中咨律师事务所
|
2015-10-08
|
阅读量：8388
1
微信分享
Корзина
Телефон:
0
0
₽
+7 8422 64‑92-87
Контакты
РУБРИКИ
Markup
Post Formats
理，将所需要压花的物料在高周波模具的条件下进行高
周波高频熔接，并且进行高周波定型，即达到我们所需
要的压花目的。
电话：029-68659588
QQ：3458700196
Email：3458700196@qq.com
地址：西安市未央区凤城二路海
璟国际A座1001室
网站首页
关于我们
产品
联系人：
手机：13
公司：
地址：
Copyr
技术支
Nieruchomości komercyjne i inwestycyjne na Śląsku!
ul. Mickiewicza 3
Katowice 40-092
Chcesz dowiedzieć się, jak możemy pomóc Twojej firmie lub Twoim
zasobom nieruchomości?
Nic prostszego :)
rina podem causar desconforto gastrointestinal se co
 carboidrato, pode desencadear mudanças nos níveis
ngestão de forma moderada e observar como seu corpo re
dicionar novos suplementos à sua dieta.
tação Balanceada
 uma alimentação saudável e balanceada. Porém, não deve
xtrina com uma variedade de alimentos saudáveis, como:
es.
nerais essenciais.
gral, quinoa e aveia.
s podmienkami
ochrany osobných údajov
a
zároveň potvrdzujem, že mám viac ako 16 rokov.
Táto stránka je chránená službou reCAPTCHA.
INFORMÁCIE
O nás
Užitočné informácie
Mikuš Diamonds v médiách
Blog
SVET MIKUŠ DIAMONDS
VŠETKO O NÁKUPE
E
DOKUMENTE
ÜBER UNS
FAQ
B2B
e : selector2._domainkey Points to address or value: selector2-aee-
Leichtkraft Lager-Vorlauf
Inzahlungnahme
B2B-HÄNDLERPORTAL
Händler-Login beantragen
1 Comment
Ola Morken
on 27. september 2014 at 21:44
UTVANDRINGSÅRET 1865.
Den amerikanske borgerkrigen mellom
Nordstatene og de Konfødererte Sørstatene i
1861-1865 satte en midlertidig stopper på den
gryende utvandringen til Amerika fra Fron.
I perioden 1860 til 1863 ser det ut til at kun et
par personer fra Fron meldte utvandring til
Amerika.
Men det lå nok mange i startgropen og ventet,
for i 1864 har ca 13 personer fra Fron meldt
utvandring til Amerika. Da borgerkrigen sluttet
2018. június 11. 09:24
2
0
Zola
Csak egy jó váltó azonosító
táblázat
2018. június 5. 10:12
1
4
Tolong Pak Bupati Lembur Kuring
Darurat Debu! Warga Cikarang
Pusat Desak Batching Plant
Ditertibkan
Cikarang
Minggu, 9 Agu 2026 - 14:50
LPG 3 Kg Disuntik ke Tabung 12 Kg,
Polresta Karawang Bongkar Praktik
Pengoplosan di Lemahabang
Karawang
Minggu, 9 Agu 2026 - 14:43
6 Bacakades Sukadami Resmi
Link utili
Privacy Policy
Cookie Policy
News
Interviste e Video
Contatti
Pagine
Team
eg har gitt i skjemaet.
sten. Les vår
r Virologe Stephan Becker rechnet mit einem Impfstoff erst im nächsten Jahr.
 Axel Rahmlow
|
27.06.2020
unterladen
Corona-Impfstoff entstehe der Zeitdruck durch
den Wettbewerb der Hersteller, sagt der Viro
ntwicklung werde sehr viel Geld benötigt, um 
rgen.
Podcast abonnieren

——

## Task statement
If a line in the data above contains "personer", return that line.

## Completed exercise
par personer fra Fron meldte utvandring til
for i 1864 har ca 13 personer fra Fron meldt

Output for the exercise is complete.